Speaking at the launch of the UK’s latest cyber security strategy the government said it aims to ensure that the UK is secure and resilient to cyber threats, prosperous and confident in the digital world. Commenting on the initiative, Hammond said: “The National Cyber Security Strategy we’re publishing represents a major step forward in the fight against cyber attack. It is a key component of the government’s ambition for Britain to be the best place in the world to run a tech business.”
Streamlined response promised
As part of the strategy a new National Cyber Security Centre has been launched. The idea behind the single authority is to make it much simpler for business to get advice on cyber-security and to interact with government on cyber-security issues. As part of the changes, the NCSC will subsume UK’s national Computer Emergency Response Team (CERT UK) and will provide the UK’s cyber security incident management.

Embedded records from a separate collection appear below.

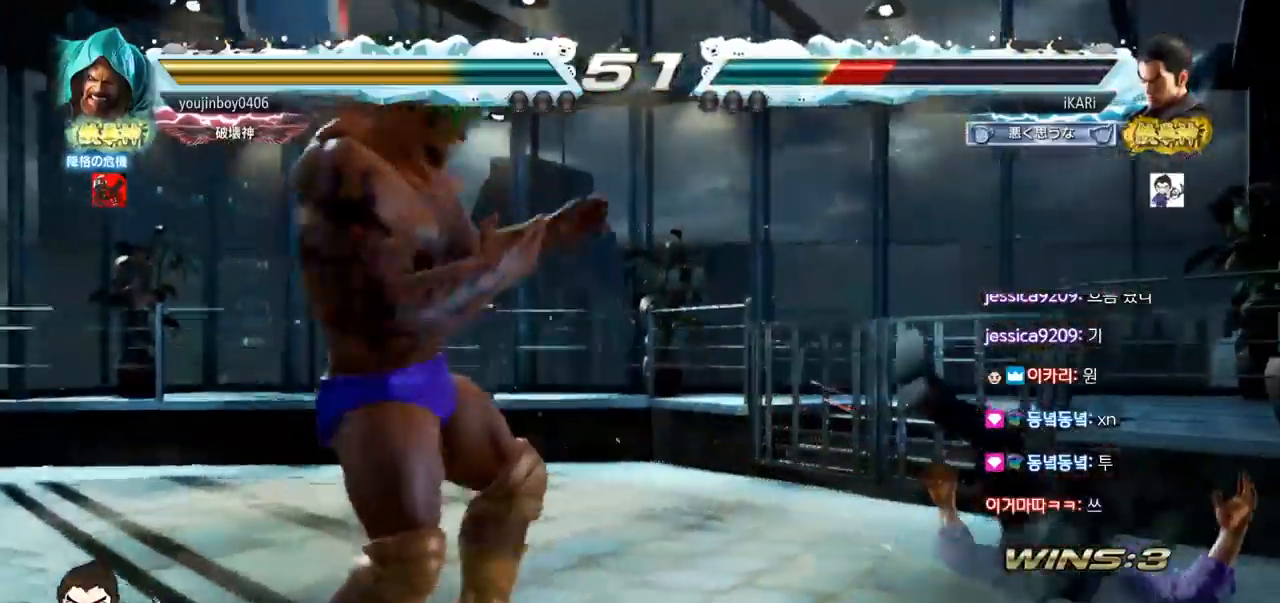
{"buttons": ["SQUARE"], "left_stick": "center", "events": [[17, "SQUARE", "up"], [84, "SQUARE", "down"], [200, "SQUARE", "up"], [250, "SQUARE", "down"], [300, "SQUARE", "up"], [351, "SQUARE", "down"], [401, "SQUARE", "up"], [451, "SQUARE", "down"]]}
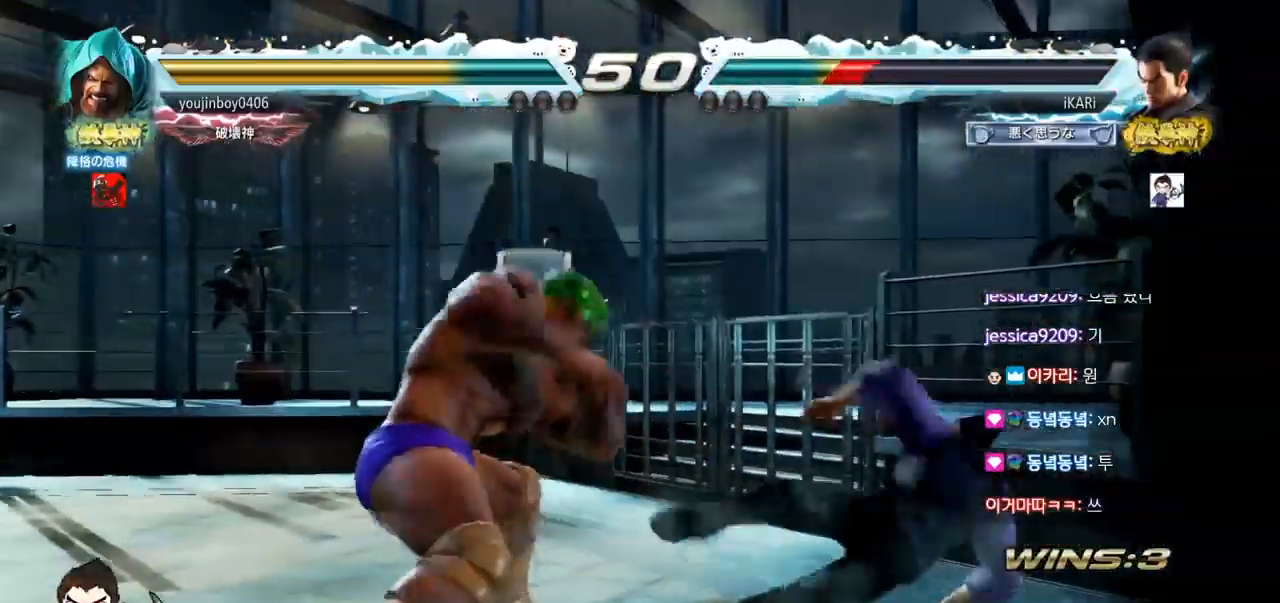
{"buttons": [], "left_stick": "right", "events": [[66, "SQUARE", "up"], [317, "left_stick", "right"], [367, "left_stick", "center"], [417, "left_stick", "right"]]}
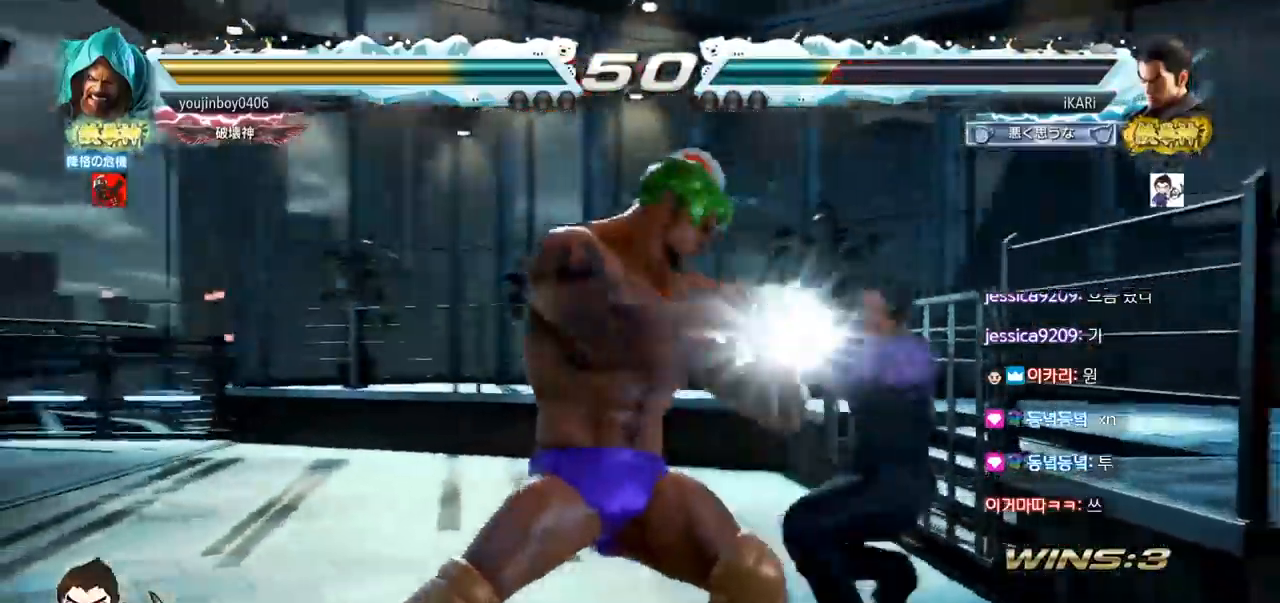
{"buttons": [], "left_stick": "up", "events": [[184, "left_stick", "center"], [300, "left_stick", "up"], [351, "left_stick", "center"], [501, "left_stick", "up"]]}
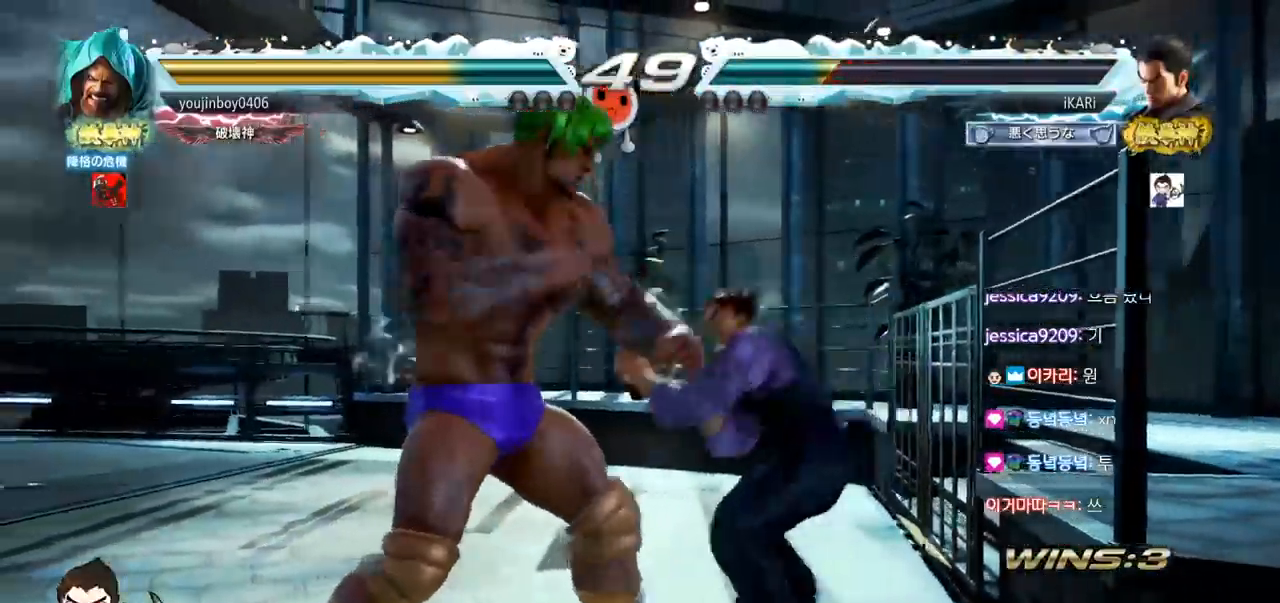
{"buttons": ["TRIANGLE"], "left_stick": "center", "events": [[200, "left_stick", "center"], [233, "SQUARE", "down"], [267, "SQUARE", "up"], [300, "SQUARE", "down"], [383, "SQUARE", "up"], [433, "SQUARE", "down"], [467, "TRIANGLE", "down"], [500, "SQUARE", "up"]]}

The Centre will bring together the full range of technical skills from across government and beyond to respond to significant incidents reported by business, academia or government departments. The Centre, Hammond said, will link up with law enforcement, help mitigate the impact of the incident, seek to repair the damage and assist in the tracing and prosecution of those responsible.
The government said it had three objectives: defend, deter and develop. The strategy outlines that the country has the means to defend itself against cyber attacks while the government would deter attacks through strong action. The government said it could detect, understand, investigate and disrupt hostile action taken against the country’s systems, pursuing and prosecuting offenders. At the same time the government said the UK has an innovative, growing cyber security industry, underpinned by world leading scientific research and development. The government said it would invest £1.9 billion over the next five years to transform significantly the UK’s cyber-security.
Money-laundering and cyber-security arrests
As evidence of the ongoing fight against cyber crime the NCA also announced last week the arrest of 14 people in the UK on suspicion of offences including laundering stolen money for international cyber criminals using malware. NCA officers believe the malware was developed and deployed by skilled cyber criminals in Eastern Europe.
Mike Hulett, Head of Operations at the NCA’s National Cyber Crime Unit said: “Cyber crime is an increasing threat in the UK and internationally, which the NCA is determined to combat at every level. The malware utilised in this case hits small and medium sized businesses particularly hard.”
Tesco bank breached
Less than a week after the launch of the UK government’s cyber security strategy, Tesco Bank – a subsidiary of the major supermarket chain – suffered an unprecedented cyber-security breach, highlighting the scale of risks and damage that consumers, companies and shareholders face.
Benny Higgins, chief executive, Tesco Bank said that around 40,000 of its customers’ current accounts had been subject to online criminal activity, and around half of these customers had money withdrawn fraudulently from their accounts. Higgins said that all money stolen will be refunded by the bank. The National Crime Agency has said it is coordinating the law enforcement response to the data breach.
£1.9 billion cyber-security fine for Tesco? Not quite yet
Under the EU’s forthcoming General Data Protection Regulation (GDPR), Tesco plc would face fines of £1.9 billion or more. The Regulation uses a company’s entire as the baseline for fines, which could be up to four per cent of turnover. Brexit notwithstanding, the GDPR is on track to come into force in May 2018 in the UK. Audit committees will need to get the cyber-risk strategy sorted out sooner rather than later.